**Goal**.
Update the data from the line with "locality: Cerro del" up to and including the line with "state / province: Belize", changing "collectors" to "collected by" and leaving all else as it is. Return only those lines.
-- start of Input records --
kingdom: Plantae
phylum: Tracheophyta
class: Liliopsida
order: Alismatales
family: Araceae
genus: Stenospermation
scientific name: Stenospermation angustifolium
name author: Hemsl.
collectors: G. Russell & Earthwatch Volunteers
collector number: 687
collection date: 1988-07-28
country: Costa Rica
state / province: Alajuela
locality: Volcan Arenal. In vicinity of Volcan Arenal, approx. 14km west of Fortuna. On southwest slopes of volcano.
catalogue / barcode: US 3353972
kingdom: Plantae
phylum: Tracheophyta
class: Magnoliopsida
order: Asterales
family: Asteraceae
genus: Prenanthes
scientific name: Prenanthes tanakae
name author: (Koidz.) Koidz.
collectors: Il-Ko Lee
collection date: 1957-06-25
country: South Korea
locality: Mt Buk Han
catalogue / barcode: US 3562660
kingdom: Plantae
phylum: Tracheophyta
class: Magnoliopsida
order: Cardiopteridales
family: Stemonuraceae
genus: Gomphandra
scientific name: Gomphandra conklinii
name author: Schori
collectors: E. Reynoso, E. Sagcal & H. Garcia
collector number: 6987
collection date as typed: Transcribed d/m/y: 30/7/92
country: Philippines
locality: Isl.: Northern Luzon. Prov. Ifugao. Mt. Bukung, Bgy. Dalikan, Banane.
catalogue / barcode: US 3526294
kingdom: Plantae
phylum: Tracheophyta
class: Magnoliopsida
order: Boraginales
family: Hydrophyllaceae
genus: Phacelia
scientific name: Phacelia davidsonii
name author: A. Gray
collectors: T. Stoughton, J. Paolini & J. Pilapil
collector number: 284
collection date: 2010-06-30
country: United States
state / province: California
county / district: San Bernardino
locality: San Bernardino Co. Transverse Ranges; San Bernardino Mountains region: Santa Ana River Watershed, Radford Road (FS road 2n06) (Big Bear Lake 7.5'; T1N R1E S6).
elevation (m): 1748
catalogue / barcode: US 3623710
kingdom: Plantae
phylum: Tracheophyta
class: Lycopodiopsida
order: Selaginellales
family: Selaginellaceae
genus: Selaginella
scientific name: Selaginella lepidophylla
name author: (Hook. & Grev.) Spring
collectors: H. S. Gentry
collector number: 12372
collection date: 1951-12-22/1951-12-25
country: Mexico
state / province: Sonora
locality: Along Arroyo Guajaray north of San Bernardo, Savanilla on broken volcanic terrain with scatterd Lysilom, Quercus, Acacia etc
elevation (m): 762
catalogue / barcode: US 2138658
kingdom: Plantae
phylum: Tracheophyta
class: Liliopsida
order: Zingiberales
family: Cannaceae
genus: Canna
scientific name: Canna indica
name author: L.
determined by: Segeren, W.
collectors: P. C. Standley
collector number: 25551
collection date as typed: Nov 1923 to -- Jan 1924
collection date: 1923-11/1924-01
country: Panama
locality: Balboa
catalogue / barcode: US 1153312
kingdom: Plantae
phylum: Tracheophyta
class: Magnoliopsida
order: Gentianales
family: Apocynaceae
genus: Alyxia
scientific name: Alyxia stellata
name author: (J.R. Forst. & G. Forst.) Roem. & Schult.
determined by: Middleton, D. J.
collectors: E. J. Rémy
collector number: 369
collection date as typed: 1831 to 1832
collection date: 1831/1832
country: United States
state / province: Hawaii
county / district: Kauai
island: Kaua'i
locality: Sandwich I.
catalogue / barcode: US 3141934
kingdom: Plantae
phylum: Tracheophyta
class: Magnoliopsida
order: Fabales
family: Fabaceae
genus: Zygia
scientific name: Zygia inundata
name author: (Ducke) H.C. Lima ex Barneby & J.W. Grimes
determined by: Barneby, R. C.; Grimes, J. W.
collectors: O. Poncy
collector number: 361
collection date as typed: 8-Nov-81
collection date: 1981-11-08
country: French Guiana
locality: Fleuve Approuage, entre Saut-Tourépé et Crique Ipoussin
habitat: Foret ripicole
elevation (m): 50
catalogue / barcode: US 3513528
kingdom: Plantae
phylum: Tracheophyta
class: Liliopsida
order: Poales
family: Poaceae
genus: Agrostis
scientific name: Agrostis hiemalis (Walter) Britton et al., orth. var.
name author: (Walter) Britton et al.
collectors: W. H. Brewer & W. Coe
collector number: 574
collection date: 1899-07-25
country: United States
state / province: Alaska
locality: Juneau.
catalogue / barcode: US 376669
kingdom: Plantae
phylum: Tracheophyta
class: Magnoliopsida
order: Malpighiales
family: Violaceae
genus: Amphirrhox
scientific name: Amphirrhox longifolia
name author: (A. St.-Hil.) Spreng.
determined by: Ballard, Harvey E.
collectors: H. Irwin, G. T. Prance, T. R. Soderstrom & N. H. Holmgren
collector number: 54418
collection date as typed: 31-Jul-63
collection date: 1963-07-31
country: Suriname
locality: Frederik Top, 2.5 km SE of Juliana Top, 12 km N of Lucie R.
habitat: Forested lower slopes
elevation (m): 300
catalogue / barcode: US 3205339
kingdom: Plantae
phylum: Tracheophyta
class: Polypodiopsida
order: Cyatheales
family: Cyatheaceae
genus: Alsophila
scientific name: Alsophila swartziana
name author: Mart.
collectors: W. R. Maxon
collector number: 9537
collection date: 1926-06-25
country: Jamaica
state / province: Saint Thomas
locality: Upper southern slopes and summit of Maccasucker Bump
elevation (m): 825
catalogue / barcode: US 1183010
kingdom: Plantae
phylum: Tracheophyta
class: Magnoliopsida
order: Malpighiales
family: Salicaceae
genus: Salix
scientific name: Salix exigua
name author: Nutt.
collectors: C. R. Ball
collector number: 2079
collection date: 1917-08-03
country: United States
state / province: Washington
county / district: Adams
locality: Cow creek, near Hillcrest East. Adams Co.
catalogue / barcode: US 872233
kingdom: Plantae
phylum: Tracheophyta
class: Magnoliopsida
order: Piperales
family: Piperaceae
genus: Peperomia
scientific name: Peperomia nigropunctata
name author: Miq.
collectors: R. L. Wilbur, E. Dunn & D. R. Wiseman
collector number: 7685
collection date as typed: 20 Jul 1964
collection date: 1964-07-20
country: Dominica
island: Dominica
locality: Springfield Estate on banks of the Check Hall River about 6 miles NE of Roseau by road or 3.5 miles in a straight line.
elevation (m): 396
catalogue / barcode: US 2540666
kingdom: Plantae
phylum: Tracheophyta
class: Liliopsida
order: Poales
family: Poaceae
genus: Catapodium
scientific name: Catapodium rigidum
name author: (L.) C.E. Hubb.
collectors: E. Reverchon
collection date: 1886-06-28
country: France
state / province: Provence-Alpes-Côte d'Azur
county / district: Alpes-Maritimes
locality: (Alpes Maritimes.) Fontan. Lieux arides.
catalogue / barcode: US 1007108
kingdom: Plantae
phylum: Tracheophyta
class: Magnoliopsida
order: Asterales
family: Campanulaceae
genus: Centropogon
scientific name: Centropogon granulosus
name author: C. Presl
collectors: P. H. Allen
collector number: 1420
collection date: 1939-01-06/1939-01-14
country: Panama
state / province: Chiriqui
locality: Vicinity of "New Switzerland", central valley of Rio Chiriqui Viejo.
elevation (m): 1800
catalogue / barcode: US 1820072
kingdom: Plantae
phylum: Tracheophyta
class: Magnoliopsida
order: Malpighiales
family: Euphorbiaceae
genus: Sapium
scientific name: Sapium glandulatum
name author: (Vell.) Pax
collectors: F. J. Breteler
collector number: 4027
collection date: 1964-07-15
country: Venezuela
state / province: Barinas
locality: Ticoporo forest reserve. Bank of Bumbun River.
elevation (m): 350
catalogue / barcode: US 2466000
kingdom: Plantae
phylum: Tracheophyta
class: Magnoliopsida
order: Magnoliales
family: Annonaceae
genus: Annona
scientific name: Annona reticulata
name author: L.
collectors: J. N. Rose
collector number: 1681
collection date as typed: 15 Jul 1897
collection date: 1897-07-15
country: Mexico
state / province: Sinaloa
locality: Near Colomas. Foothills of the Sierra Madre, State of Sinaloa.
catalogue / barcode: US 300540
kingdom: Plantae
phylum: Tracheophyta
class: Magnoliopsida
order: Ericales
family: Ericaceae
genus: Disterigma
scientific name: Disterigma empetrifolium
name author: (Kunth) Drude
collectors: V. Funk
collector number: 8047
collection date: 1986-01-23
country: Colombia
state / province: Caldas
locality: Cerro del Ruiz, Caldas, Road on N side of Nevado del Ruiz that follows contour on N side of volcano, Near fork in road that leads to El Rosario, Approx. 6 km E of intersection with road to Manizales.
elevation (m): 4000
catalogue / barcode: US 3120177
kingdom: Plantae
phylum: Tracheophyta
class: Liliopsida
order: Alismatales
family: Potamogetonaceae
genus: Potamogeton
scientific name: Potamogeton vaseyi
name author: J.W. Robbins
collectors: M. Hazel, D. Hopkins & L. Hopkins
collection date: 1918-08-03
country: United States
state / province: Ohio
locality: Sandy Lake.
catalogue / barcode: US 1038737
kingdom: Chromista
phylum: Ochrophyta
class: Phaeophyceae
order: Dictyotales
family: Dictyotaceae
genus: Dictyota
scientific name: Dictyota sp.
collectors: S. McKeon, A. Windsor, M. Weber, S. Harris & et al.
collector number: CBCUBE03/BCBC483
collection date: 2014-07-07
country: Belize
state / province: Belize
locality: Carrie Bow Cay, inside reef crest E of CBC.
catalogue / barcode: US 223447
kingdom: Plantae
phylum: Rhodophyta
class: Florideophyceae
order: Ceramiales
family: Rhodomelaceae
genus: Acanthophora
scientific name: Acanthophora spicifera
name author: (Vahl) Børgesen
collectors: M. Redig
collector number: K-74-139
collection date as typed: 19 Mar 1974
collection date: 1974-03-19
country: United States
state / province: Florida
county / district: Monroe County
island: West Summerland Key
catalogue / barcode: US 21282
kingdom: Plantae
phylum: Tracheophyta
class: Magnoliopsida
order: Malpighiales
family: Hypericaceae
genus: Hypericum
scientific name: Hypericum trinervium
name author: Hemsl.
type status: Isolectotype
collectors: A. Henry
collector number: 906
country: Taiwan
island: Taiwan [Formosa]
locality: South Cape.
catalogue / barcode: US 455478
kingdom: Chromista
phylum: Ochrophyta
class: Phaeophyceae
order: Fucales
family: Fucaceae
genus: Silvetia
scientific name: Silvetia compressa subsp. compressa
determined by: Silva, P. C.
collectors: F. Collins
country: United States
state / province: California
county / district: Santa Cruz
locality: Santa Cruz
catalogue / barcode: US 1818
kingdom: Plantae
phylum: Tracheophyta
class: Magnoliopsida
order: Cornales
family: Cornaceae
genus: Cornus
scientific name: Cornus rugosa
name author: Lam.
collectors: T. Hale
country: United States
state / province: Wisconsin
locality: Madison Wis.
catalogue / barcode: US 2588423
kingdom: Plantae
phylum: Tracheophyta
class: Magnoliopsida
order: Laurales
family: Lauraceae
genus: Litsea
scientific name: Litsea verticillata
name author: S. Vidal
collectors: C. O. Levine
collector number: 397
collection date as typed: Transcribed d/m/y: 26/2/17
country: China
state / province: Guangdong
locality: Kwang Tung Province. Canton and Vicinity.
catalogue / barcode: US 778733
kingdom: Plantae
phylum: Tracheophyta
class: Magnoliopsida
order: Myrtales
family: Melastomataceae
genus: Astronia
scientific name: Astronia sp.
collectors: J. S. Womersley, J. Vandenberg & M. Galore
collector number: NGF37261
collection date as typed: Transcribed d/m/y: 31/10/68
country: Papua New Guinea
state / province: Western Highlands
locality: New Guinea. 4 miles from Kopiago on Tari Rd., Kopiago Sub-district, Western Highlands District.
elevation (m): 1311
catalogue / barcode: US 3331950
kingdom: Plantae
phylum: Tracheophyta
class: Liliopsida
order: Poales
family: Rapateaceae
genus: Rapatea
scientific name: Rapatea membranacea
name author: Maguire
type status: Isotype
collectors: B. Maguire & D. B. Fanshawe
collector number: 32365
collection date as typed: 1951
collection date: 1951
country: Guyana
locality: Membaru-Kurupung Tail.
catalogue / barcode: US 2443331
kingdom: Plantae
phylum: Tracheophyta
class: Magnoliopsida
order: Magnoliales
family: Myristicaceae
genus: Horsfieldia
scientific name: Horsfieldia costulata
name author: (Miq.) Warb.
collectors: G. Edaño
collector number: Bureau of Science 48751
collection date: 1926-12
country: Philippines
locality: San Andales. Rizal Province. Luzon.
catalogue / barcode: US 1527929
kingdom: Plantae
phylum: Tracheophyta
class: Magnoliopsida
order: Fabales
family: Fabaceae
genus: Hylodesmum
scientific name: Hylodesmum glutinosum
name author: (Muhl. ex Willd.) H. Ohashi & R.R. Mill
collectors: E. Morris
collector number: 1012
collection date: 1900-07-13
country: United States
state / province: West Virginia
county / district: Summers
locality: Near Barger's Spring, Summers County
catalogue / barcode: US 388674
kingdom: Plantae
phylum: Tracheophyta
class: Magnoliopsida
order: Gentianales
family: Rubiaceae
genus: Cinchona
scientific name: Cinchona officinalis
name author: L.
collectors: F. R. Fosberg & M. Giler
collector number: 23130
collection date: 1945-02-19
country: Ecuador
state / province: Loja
-- end of Input records --
**Result**.
locality: Cerro del Ruiz, Caldas, Road on N side of Nevado del Ruiz that follows contour on N side of volcano, Near fork in road that leads to El Rosario, Approx. 6 km E of intersection with road to Manizales.
elevation (m): 4000
catalogue / barcode: US 3120177
kingdom: Plantae
phylum: Tracheophyta
class: Liliopsida
order: Alismatales
family: Potamogetonaceae
genus: Potamogeton
scientific name: Potamogeton vaseyi
name author: J.W. Robbins
collected by: M. Hazel, D. Hopkins & L. Hopkins
collection date: 1918-08-03
country: United States
state / province: Ohio
locality: Sandy Lake.
catalogue / barcode: US 1038737
kingdom: Chromista
phylum: Ochrophyta
class: Phaeophyceae
order: Dictyotales
family: Dictyotaceae
genus: Dictyota
scientific name: Dictyota sp.
collected by: S. McKeon, A. Windsor, M. Weber, S. Harris & et al.
collector number: CBCUBE03/BCBC483
collection date: 2014-07-07
country: Belize
state / province: Belize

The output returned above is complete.